Tout au contraire le profil idéal de la future victime est celui de cadres consciencieux, animés par les valeurs du service public et qui s'interrogent sur l'adéquation de leur actions avec les nécessités de l'établissement. La plupart ne plaignent pas leur temps au travail et leur mal être est d'autant plus grand qu'ils ne comprennent pas pourquoi, à l'occasion d'un changement de direction, qu'elle soit de l'établissement ou d'un secteur d'activité, ils cessent d'être appréciés, ce qu'attestait leurs évaluations pour être décrétés indesirables.

Dans certains dossiers, nous avons pu travailler en collaboration avec nos camarades de la Fédération des Services Publics et de Santé lorsque d'autres catégories de personnels pouvaient être aussi concernées par des difficultés liés à leur management.

Les constatations faites rejoignent les diagnostics posés par d'autres enquètes quant aux conséquences de la diminution des moyens et l'augmentation des contraintes sur les établissements et leurs équipes de direction.
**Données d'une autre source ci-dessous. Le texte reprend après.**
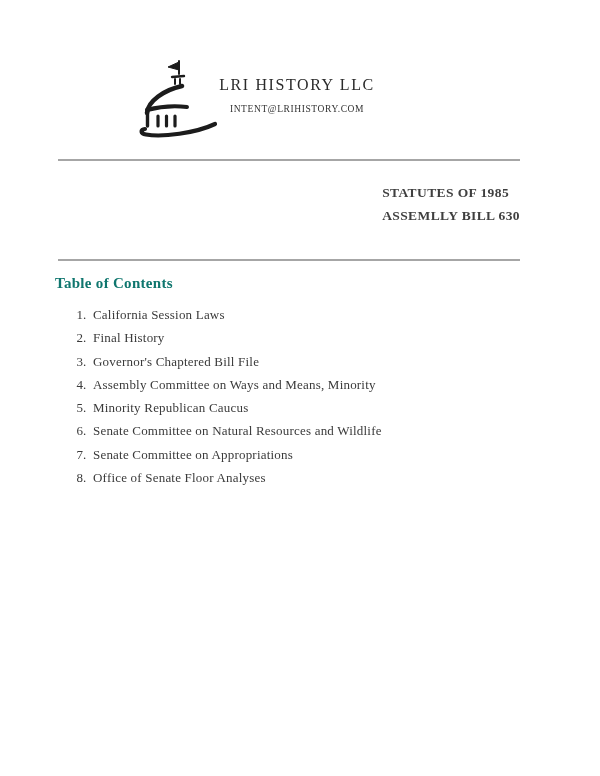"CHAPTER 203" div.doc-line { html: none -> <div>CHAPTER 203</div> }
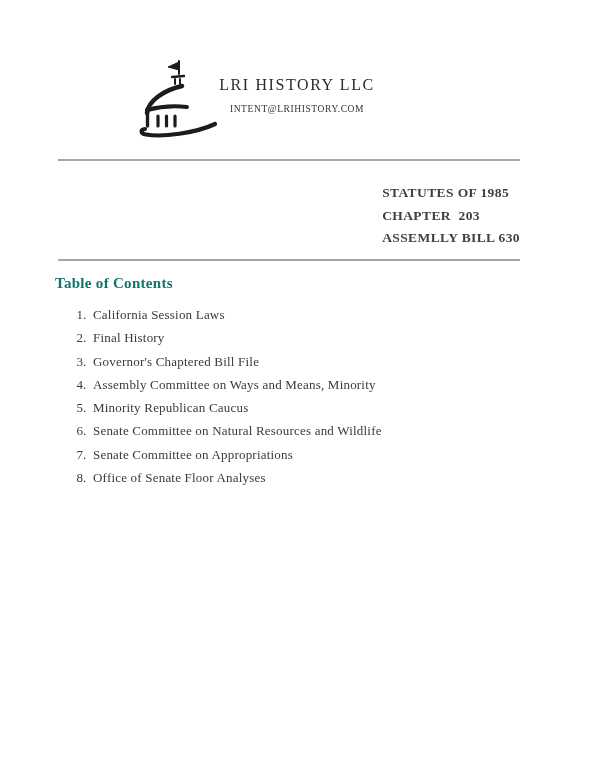"ASSEMLLY BILL 630" div.doc-line { html: <div>ASSEMLLY BILL 630</div> -> none }
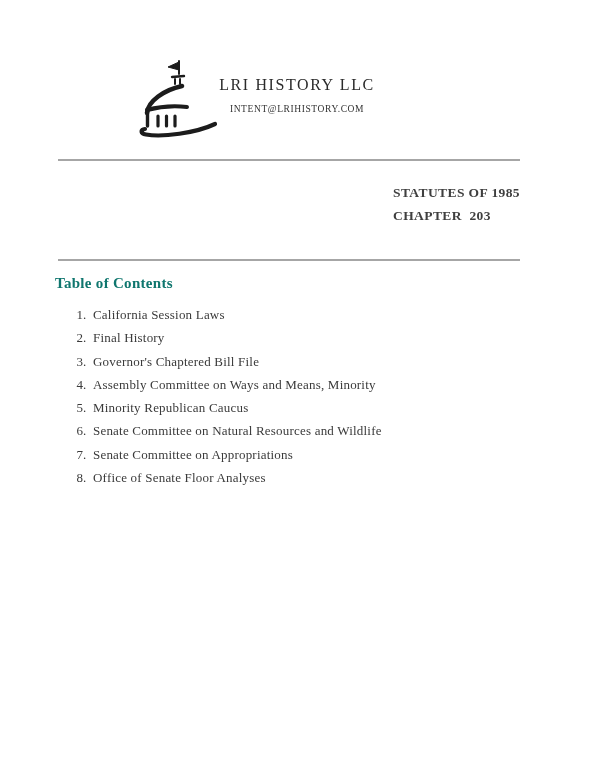"California Session Laws" .toc-list { font-size: 13px -> 19px }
Nombreux sont les directeurs qui , non sans difficultés pour eux mêmes, ont réussi à s'accomoder des exigences externes accrues en obtenant la collaboration attentive de leur équipes de cadres sans se croire obligé pour autant de pratiqué un mangement qui dégrade la qualité de vie au travail.

Un certain nombre n'ont visiblement pas su le faire et quelles qu'en soient les raisons nous ne pouvons être d'accord avec ceux-ci.